Overview
| Date | One-day workshop on Sunday April 27th, 2025 |
| Location | The workshop will be held in person in Singapore. Remote access will be made available at a later date. |
| Submission | |
| Accepted papers | Thanks to our organizing committee, we are can now share the list of accepted papers |
The recent surge in the number of publicly available neural network models—exceeding a million on platforms like Hugging Face—calls for a shift in how we perceive neural network weights. This workshop aims to establish neural network weights as a new data modality, offering immense potential across various fields.
We plan to address key dimensions of weight space learning:
- Weight Space as a Modality: Characterization of the weight space,
symmetries, scaling laws, and model zoo datasets. - Model analysis: Inferring model properties, such as test performance
or generalization error, by the inspection of their weights. - Model synthesis: Generating model weights for specific datasets and tasks,
and improving tasks like pruning, merging, and robustness through weight manipulation. - Learning from populations: Using data from neural network populations to identify
and exploit structure in trained models. - Applications to neural fields and beyond: Applying weight space learning to 3D shape analysis, neural radiance fields (NeRFs), and other domains.

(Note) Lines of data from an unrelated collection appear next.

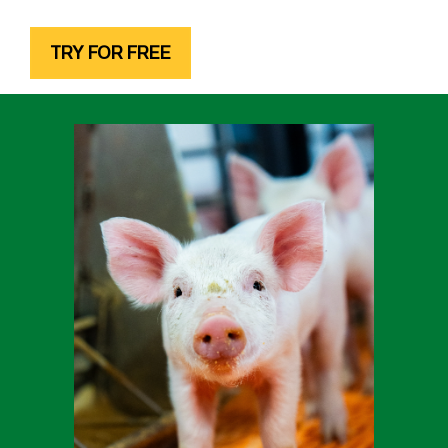
TRY FOR FREE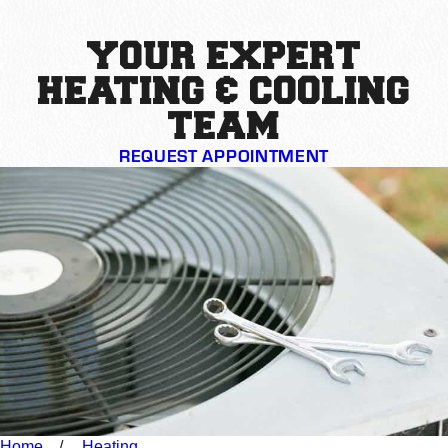
YOUR EXPERT
HEATING & COOLING
TEAM
REQUEST APPOINTMENT
Home
Heating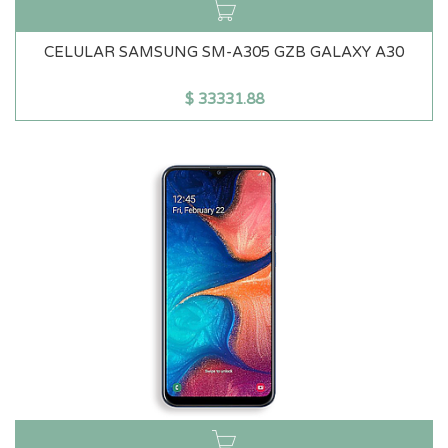
CELULAR SAMSUNG SM-A305 GZB GALAXY A30
$
33331.88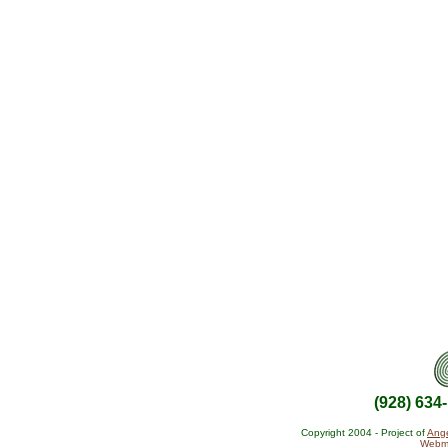
(928) 634
Copyright 2004 - Project of
Ange
Webma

Weight space learning remains a nascent and scattered research area. Our goal is to provide a bridge between the abovementioned topics, and research areas such as model merging, neural architecture search, and meta-learning. By aligning terminology and methodologies, we aim to drive sustained progress and foster interdisciplinary collaboration.
Research Goals and Key Questions
This workshop will explore fundamental questions about weight spaces, such as:
- What properties of weights, such as symmetries and invariances, present challenges or can be leveraged for optimization, learning and generalization?
- How can model weights be efficiently represented, manipulated, and used for downstream tasks?
- What model information can be decoded from model weights?
- Can model weights be generated for specific applications, to make training and model selection more efficient?
- Can weight space learning benefit research in processing and synthesising neural fields, for e.g. scientific applications and 3D vision?
- How can we democratize the usage of weight spaces, enabling more efficient research progress?